Finding the number of counters having each colour. There are counters available in $7$ different colours. Counters are all alike except for the colour and they are atleast $10$ of each colour. Find the number of ways in which an arrangement of $10$ counters can be made. How many of these will have counters of each colour.  
As there are ten places to fill and each can be filled with $7$ colours the number of arrangement $7^{10}$.  
For the second question I note that as there are atleast $10$ of each we have cases ranging from all $10$ of same colours. How to handle all these taking each case and then finding perputations seems to be a tiring job. 
 A: Your $7^{10}$ is correct. If you have all colors represented, you have a limited number of combinations of colors.  You can have four of one color and one of each other, or ...  Now compute the number of ways of getting each of these.
A: Hint for part two
Suppose you have chosen $3$ of one color, $2$ of another, and $1$ each of the rest,
viz. a $\;\;3-2-1-1-1-1-1$ of a kind, then there will be:
$\left[\binom71\binom61\;\text{ways to choose the colors}\right]\times\left[\frac{10!}{3!2!}\text{ ways to place them}\right]$
Work out similarly for other patterns and add up.
A: Your answer for the first question is correct.
For the second question, we can use the Inclusion-Exclusion Principle.  
We must exclude those solutions in which there are fewer than seven different colors used.  
There are $\binom{7}{1}$ ways of excluding one of the seven colors and $6^{10}$ ways of arranging $10$ counters using the six remaining colors.

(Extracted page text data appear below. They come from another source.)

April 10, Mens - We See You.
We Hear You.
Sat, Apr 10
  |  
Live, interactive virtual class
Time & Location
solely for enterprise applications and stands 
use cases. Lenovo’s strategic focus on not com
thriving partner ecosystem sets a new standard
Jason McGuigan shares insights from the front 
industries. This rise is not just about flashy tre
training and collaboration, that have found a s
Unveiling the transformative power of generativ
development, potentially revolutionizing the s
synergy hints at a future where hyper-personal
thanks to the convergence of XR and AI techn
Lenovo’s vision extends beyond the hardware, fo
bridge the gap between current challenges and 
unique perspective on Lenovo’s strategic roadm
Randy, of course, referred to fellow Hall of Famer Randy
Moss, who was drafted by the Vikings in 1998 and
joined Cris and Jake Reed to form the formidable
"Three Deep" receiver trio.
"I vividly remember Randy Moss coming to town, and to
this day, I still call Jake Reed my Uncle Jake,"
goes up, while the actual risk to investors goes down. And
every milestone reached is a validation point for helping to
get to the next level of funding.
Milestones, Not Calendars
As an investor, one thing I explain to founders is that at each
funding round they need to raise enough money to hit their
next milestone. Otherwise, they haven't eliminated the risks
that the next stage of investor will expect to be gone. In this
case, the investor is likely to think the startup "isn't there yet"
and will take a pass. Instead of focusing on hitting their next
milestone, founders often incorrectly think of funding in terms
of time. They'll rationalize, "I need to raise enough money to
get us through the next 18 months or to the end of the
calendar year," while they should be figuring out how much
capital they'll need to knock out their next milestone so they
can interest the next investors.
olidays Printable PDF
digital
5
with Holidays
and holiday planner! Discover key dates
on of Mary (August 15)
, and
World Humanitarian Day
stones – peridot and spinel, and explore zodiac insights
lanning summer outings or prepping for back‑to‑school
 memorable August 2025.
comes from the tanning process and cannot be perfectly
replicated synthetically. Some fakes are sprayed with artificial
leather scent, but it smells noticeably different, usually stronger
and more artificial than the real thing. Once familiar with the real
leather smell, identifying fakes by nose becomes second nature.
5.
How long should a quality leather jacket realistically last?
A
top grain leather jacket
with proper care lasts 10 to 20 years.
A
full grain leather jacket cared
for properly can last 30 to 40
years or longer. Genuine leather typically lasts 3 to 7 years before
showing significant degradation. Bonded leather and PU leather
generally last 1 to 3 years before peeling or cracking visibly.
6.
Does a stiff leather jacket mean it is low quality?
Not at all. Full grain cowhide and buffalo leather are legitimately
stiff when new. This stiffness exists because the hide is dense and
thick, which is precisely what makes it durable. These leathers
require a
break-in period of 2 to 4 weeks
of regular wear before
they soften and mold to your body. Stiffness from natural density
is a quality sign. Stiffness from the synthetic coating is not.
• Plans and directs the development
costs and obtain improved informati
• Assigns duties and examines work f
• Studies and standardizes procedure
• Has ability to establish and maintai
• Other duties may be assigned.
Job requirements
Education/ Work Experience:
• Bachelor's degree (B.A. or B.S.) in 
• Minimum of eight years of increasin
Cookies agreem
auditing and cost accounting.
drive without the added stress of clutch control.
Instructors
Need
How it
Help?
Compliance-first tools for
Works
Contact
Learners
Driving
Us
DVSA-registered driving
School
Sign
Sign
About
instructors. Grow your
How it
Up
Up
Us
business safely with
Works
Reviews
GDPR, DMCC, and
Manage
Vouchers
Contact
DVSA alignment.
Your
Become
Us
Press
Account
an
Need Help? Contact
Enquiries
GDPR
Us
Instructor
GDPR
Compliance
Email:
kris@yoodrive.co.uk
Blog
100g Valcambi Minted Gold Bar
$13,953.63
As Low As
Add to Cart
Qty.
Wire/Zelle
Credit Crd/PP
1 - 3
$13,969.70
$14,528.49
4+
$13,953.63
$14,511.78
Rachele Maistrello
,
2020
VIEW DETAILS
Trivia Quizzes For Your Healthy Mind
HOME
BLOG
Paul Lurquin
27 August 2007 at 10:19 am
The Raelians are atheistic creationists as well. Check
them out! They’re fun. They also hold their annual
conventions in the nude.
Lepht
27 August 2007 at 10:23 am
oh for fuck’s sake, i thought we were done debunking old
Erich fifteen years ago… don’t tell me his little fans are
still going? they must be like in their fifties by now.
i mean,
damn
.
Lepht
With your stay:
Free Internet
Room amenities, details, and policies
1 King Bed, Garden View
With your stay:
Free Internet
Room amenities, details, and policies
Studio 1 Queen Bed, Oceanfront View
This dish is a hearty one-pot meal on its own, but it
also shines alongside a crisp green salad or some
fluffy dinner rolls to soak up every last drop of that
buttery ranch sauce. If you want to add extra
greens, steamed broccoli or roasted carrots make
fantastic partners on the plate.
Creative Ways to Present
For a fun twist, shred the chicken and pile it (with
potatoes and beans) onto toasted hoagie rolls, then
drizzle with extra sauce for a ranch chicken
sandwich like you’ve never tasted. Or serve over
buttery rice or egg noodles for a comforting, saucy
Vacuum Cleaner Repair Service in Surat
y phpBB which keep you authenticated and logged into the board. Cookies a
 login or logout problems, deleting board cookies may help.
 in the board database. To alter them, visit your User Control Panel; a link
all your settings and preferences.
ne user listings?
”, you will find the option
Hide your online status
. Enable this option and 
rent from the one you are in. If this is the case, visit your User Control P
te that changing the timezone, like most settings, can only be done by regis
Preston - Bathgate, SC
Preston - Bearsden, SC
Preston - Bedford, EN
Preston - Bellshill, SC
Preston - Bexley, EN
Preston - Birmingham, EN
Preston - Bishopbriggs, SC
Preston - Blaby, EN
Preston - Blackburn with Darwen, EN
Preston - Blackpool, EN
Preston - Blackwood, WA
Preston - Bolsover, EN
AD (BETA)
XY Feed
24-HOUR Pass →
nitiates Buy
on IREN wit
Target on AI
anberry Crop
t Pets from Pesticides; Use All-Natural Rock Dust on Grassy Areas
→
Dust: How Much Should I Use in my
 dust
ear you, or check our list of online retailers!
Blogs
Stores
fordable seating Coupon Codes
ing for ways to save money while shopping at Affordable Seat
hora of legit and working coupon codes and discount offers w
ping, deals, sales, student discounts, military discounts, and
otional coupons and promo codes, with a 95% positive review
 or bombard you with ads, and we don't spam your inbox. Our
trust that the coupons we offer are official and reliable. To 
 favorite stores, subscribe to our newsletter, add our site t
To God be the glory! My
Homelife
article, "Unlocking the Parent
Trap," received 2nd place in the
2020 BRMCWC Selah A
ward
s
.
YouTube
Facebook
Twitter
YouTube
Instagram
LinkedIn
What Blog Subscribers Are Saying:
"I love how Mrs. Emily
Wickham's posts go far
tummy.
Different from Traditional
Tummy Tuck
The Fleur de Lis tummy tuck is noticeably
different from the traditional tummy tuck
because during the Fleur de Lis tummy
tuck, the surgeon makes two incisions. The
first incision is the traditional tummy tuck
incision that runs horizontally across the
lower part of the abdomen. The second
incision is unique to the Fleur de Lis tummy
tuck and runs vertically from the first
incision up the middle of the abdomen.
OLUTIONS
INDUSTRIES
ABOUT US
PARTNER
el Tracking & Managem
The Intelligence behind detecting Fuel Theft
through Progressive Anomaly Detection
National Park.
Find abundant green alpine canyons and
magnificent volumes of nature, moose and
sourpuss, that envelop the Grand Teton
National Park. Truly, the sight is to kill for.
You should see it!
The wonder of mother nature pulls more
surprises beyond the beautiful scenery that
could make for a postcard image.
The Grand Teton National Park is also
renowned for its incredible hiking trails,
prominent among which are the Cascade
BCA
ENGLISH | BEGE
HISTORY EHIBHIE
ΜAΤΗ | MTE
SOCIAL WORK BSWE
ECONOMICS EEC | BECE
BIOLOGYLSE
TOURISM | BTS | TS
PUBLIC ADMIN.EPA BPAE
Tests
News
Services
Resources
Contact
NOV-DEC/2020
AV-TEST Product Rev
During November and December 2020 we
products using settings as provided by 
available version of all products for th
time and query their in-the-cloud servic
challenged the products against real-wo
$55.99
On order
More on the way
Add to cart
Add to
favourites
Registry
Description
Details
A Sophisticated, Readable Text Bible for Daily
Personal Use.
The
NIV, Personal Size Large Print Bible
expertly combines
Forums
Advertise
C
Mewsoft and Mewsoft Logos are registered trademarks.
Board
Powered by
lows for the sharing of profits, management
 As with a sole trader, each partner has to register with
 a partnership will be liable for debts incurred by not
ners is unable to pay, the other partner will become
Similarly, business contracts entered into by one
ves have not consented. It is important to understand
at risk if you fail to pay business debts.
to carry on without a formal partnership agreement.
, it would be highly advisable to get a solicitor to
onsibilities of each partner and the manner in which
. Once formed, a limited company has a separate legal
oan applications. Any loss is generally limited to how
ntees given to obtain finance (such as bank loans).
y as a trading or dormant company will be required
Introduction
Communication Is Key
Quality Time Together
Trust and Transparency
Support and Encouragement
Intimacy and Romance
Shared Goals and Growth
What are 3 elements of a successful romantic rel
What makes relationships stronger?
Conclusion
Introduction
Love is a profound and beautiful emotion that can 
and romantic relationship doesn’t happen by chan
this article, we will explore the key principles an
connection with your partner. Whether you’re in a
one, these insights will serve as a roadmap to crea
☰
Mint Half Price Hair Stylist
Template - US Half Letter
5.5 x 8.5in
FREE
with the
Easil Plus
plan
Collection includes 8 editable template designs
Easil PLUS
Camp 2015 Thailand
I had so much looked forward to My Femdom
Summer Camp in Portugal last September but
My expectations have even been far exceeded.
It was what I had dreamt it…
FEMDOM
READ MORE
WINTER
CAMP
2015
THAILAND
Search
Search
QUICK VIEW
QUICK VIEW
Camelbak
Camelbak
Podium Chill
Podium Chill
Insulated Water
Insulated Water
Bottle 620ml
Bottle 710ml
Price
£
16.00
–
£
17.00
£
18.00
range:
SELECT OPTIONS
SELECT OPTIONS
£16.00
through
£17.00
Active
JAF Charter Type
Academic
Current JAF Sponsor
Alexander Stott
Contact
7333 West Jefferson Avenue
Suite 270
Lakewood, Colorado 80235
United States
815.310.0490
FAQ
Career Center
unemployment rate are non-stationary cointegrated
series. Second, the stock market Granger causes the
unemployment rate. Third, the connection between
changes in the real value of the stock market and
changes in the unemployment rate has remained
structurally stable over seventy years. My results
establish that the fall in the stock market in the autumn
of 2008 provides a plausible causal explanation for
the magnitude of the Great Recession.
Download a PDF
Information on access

There are $\binom{7}{2}$ ways of excluding two of the seven colors and $5^{10}$ ways of arranging $10$ counters using the five remaining colors.
There are $\binom{7}{3}$ ways of excluding three of the seven colors and $4^{10}$ ways of arranging $10$ counters using the four remaining colors.  
In general, there are $\binom{7}{k}$ ways of excluding $k$ of the seven colors and $(7 - k)^{10}$ ways of arranging $10$ counters using the $k$ remaining colors.  
By the Inclusion-Exclusion Principle, the number of arrangements in which each of the seven colors is used is 
$$\sum_{k = 0}^{7} (-1)^k\binom{7}{k}(7 - k)^{10}$$